Provided entries
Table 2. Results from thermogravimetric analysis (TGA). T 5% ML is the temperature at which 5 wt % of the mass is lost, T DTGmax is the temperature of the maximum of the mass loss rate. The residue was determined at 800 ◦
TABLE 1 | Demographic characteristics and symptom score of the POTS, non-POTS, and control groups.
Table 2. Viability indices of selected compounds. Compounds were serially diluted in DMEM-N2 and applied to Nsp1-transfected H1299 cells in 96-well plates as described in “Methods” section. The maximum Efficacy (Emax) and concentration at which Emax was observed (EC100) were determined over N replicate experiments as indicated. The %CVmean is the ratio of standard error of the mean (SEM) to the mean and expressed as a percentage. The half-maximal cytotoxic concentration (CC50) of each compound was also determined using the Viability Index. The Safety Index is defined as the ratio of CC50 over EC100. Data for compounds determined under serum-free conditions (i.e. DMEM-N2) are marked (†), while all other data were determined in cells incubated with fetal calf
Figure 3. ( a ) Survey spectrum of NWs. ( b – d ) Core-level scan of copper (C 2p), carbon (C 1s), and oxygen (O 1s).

==

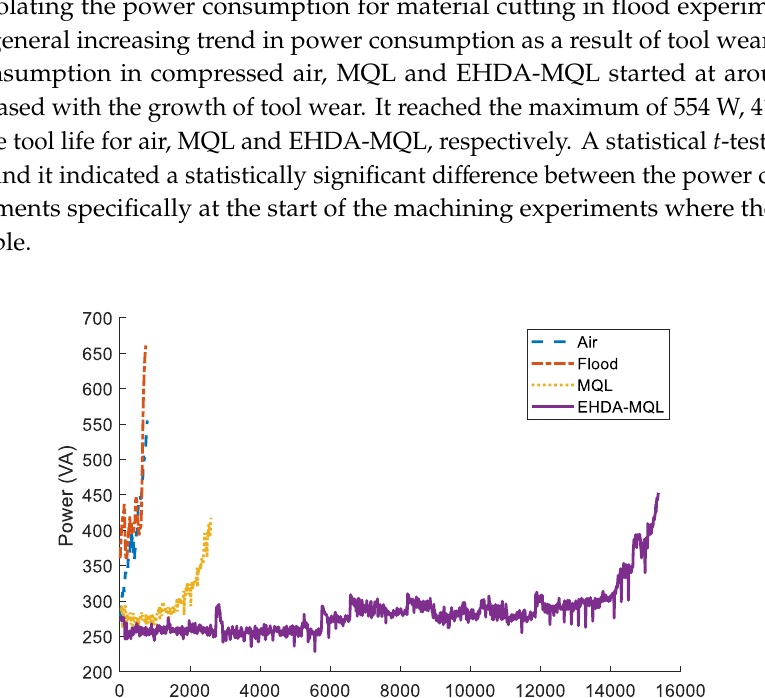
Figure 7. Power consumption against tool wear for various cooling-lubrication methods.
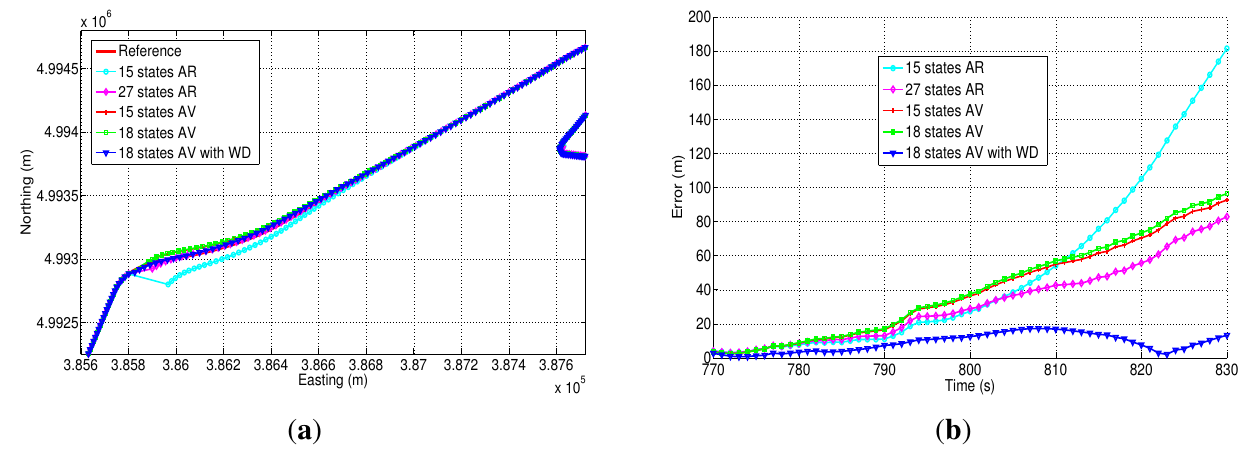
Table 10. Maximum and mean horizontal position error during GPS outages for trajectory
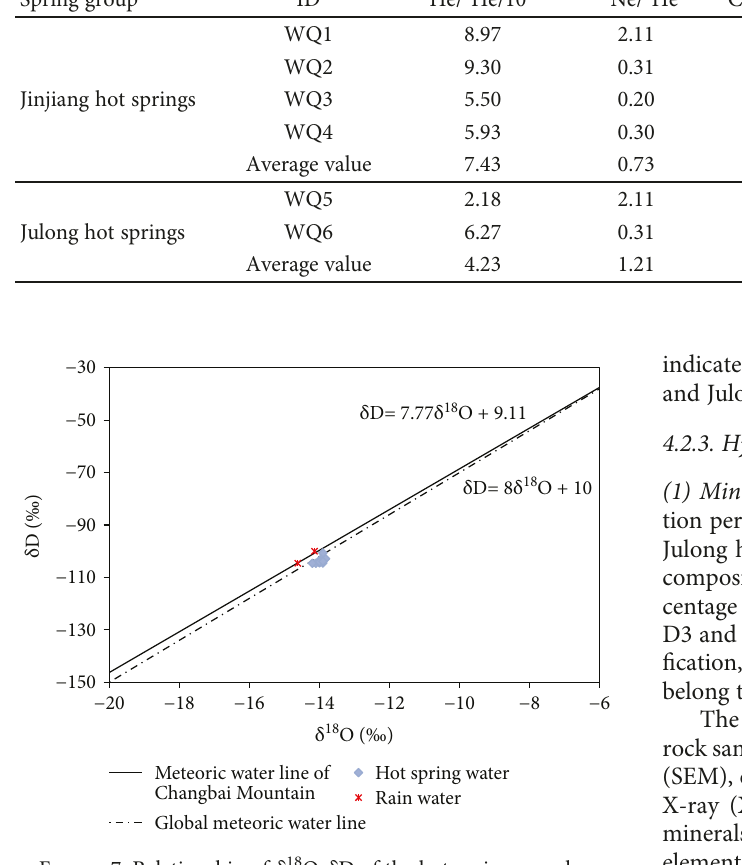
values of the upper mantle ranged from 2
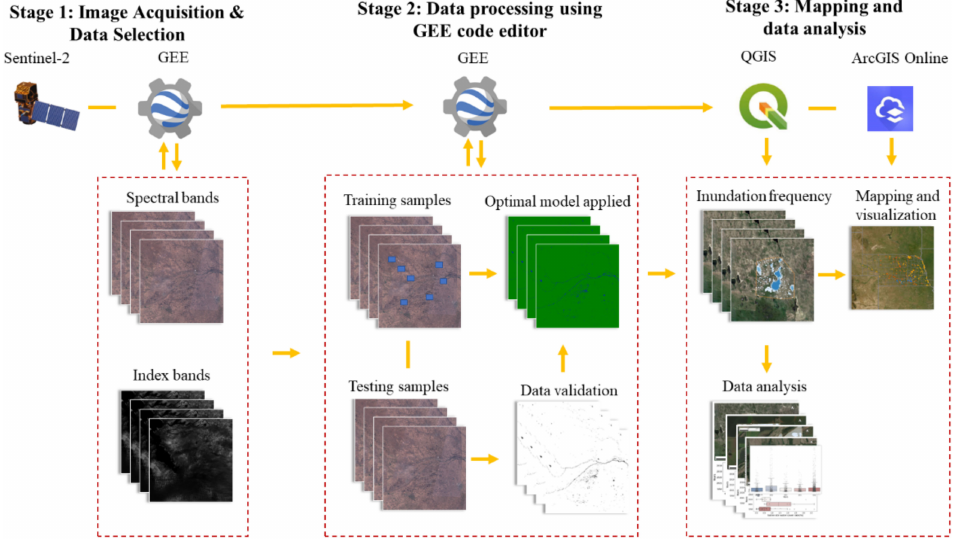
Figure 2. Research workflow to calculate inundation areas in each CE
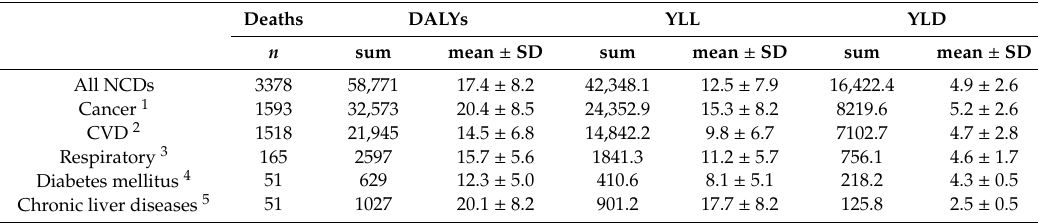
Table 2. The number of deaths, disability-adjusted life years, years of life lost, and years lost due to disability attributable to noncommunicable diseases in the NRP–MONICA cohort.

What is expected
For the string "determined", work out how many lines of the data contain it; answer with the number alone.

Answer to the problem
2